How Sony and Paramount saved the cash register

Movie theaters have taken advantage of a few unlikely heroes.

Sony and Paramount, once written off as too-rans in the battle for ticket buyers, have recently been flexing their muscles at the box office with a wide variety of offers. The two studios are responsible for seven of the top 10 highest-grossing films of 2022 and currently represent more than 46% of all domestic revenues, according to Comscore. This is a marked turnaround from a year ago: Right now in 2021, Paramount and Sony accounted for about 5% of domestic revenues.

Analysts say Paramount and Sony are adept at planning their movies as the company recovers from COVID-19. With rivals like Disney, Warner Bros. and Universal choosing to postpone many of their big tent poles until the summer or the holidays, the two studios pushed many of their top titles into the first half of the year. Sony’s blockbuster success with “Spider-Man: No Way Home” and “Venom: Let There Be Carnage” continued late last year with the video game adaptation “Uncharted”, while Paramount recently found fame with films like “Sonic the hedgehog 2”. ‘ and ‘The Lost City’.

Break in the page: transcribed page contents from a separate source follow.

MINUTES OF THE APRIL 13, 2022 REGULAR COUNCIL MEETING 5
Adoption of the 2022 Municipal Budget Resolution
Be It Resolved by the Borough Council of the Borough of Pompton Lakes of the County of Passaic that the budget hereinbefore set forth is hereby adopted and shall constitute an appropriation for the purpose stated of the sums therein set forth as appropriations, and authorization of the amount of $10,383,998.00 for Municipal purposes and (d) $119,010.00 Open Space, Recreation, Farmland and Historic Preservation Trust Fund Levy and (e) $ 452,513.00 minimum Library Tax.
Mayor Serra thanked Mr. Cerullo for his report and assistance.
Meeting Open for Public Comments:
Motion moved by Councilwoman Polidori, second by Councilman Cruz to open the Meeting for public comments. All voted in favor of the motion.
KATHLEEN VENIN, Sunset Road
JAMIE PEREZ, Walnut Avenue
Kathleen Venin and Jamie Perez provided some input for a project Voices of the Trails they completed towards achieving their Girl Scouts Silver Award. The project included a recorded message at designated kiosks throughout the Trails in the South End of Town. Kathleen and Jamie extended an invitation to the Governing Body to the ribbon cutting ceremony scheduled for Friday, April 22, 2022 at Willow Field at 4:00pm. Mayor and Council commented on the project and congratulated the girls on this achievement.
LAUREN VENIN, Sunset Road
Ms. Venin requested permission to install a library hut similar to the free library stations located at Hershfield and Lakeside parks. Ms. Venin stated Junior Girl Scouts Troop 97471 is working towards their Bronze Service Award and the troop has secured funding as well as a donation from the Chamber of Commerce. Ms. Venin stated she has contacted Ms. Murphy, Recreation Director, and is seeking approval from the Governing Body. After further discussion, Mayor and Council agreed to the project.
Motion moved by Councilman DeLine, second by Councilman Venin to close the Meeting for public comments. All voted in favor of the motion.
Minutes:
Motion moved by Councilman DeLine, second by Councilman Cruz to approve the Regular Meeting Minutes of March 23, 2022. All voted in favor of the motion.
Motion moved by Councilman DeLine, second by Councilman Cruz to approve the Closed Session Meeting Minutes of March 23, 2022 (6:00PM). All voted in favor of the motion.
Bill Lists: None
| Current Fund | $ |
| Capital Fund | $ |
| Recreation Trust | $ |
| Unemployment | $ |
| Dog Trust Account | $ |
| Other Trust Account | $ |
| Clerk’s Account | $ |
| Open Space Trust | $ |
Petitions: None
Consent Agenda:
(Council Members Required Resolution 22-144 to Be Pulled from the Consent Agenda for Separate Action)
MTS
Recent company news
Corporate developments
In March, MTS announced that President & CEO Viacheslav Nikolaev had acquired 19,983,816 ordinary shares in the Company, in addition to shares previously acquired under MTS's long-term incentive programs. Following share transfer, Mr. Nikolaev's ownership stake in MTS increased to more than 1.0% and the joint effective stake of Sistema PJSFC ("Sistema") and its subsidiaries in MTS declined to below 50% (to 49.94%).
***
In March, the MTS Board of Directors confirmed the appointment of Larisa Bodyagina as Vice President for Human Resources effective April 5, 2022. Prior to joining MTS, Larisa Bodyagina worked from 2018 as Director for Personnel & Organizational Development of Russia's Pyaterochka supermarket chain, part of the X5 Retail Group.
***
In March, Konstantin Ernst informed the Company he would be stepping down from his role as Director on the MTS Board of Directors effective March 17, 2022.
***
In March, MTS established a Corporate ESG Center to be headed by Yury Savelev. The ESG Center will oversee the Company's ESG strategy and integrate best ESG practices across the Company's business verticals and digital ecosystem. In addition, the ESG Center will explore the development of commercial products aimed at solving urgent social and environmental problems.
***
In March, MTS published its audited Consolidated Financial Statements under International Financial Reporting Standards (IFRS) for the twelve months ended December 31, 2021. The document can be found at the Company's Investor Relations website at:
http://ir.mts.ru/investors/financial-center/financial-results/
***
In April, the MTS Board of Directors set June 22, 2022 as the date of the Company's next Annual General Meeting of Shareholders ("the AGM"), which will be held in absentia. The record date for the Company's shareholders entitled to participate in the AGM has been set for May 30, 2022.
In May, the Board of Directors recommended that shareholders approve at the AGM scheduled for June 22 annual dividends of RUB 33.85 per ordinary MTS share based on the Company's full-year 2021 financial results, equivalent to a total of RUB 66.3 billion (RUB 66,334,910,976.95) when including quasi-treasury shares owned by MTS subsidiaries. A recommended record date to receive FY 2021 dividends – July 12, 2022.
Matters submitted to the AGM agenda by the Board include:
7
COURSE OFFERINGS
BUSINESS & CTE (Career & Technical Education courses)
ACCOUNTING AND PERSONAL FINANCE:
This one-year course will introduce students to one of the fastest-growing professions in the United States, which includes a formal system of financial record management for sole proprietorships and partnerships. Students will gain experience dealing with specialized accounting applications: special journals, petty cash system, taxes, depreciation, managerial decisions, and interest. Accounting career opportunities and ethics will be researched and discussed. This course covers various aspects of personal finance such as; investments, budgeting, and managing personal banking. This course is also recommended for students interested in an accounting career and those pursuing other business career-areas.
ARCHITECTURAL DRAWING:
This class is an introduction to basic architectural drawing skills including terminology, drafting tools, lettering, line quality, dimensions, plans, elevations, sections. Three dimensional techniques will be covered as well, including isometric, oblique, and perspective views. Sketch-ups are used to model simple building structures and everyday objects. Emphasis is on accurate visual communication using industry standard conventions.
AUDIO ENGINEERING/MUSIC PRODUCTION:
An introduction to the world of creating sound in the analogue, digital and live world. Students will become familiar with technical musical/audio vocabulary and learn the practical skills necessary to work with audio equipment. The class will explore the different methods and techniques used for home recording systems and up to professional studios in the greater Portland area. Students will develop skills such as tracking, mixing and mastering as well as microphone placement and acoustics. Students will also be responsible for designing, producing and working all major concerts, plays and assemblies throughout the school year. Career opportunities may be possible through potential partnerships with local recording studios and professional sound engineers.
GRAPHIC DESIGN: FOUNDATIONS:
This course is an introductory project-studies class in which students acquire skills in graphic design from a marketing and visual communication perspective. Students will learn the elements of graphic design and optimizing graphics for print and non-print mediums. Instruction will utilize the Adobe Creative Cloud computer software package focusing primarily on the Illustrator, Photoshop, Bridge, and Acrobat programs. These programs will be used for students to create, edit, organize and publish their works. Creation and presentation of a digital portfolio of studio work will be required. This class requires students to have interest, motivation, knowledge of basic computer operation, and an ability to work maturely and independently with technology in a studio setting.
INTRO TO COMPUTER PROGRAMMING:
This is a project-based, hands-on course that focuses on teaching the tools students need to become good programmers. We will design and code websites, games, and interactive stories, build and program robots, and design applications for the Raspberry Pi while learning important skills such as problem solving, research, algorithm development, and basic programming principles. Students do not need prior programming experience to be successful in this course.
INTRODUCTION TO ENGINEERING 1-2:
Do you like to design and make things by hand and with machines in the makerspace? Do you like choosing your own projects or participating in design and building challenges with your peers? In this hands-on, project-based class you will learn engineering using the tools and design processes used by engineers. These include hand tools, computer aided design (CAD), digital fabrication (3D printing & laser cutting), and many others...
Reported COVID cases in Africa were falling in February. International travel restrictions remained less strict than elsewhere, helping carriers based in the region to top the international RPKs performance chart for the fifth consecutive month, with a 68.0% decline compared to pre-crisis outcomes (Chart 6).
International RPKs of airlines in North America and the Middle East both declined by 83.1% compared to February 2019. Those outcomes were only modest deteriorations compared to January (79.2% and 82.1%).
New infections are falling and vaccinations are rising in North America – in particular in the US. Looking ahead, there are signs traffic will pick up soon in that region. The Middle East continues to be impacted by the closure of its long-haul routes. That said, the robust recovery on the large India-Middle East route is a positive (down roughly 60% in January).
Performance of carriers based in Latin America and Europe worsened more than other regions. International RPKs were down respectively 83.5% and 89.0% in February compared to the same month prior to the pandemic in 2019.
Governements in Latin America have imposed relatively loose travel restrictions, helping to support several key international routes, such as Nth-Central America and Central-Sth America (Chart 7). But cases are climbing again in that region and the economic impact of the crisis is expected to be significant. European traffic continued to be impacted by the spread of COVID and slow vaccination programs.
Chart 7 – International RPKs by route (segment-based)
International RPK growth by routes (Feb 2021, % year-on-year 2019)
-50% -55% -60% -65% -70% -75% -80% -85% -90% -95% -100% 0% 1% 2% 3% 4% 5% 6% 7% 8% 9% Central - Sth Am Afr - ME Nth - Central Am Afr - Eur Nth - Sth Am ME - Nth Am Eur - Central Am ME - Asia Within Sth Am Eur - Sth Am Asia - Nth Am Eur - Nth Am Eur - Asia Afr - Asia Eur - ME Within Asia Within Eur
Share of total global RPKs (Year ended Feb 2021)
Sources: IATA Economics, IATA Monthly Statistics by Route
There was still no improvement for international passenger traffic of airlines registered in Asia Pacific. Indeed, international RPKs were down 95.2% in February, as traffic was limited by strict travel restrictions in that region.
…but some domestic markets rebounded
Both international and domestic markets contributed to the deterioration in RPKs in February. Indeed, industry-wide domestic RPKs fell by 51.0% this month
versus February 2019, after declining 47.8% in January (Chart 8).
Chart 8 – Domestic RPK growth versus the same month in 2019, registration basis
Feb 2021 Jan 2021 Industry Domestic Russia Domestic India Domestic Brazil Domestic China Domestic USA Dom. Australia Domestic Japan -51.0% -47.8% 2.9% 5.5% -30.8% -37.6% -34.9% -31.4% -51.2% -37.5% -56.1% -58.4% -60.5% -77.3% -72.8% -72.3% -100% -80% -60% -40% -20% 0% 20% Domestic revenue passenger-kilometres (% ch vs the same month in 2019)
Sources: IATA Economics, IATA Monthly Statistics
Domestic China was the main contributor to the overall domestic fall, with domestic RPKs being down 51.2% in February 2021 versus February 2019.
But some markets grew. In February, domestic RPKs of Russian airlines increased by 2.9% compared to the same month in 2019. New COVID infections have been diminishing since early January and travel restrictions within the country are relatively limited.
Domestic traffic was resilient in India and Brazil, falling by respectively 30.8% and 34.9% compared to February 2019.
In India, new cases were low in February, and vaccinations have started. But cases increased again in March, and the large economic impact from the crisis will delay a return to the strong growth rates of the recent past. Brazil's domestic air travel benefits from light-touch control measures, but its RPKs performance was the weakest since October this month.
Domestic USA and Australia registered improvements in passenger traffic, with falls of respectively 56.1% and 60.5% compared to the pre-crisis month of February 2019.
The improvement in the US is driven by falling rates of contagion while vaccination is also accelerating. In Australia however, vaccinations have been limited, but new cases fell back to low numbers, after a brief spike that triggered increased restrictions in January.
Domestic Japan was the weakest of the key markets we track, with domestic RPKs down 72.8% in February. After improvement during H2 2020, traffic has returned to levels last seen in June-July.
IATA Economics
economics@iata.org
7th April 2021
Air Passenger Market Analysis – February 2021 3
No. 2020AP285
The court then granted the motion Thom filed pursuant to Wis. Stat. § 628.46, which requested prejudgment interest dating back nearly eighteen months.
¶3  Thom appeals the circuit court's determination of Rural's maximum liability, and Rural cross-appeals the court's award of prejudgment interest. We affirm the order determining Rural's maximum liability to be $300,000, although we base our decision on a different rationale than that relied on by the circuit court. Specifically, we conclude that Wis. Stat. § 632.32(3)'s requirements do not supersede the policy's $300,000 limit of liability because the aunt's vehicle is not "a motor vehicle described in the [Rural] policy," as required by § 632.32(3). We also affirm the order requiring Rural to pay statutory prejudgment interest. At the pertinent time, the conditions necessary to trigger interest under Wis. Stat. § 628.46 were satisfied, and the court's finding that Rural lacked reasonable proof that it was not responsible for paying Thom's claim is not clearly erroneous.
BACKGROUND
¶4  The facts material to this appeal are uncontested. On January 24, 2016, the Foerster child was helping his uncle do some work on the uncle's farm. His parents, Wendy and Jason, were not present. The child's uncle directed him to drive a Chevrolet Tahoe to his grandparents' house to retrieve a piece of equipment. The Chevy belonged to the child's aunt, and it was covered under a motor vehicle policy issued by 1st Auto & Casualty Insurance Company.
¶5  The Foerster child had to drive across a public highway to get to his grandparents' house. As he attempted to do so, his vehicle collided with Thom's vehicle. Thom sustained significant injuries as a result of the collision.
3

“Those two companies have been the saviors of moviegoers over the past five months,” said Shawn Robbins, chief analyst at BoxOffice.com. “They stuck to a strategy to release their films exclusively in theaters, and they kept both films in theaters for a long time. They didn’t just stream them a few weeks later.”

In addition, the titles Sony and Paramount produced span a range of genres. Pointing to the horror reboot “Scream” and the family-friendly “Sonic,” Chris Aronson, Paramount’s head of domestic distribution, says, “We were aiming for an audience we thought we could get.” He adds: “The bigger guess was ‘The Lost City’, as it was mainly aimed at older women. Research showed that the group had been reluctant [to attend theaters]and we let them go.”

Tom Holland in ‘Uncharted’, which grossed $389 million worldwide.
Sony Pictures/Everett Collection

Pandemic or not, Sony and Paramount are seen as opponents of Disney, Warner Bros. and Universal, all of which boast huge franchise libraries and are part of much larger media conglomerates. But as the company recovers from COVID-19, Sony and Paramount have “certainly benefited from timing,” said Eric Handler, an analyst at MKM Partners. “A lot of movies were pushed back into 2022, when ommicron was a big deal. That meant there wasn’t as much competition. They were able to take advantage of the fact that people really crave entertainment outside of the home.”

When the credits roll in 2022, Disney will likely keep its box office crown in 2022, thanks to upcoming blockbuster hopefuls like “Doctor Strange in the Multiverse of Madness,” “Black Panther: Wakanda Forever,” and the “Toy Story” spin-off. off “Light year.” And Universal will benefit from the debut of sequels to the “Jurassic Park” and “Minions” franchises. But Paramount still has “Top Gun: Maverick” waiting to land in May, while Sony could get a lift from Brad Pitt starrer “Bullet Train” and “Spider-Man: Across the Spider-Verse: Part 1”.

“When studios start putting out movies and believing in them, audiences will come,” said Josh Greenstein, president of Sony’s Motion Picture Group. “I’m very optimistic about all studios this summer. You’re going to see a big revival.”

Any lasting cinema revival will depend on convincing the public that watching blockbusters is on the couch So last year. (After all, many of 2021’s biggest movies premiered around the clock on streaming services.) Expect extensive promotional efforts to remind people that highly anticipated titles are being played “in theaters only.”

“The days of just relying on TV spots are over,” says Greenstein, “Movies need full 360… [marketing] campaigns. People consume an enormous amount of entertainment, and there is so much more ground to cover.”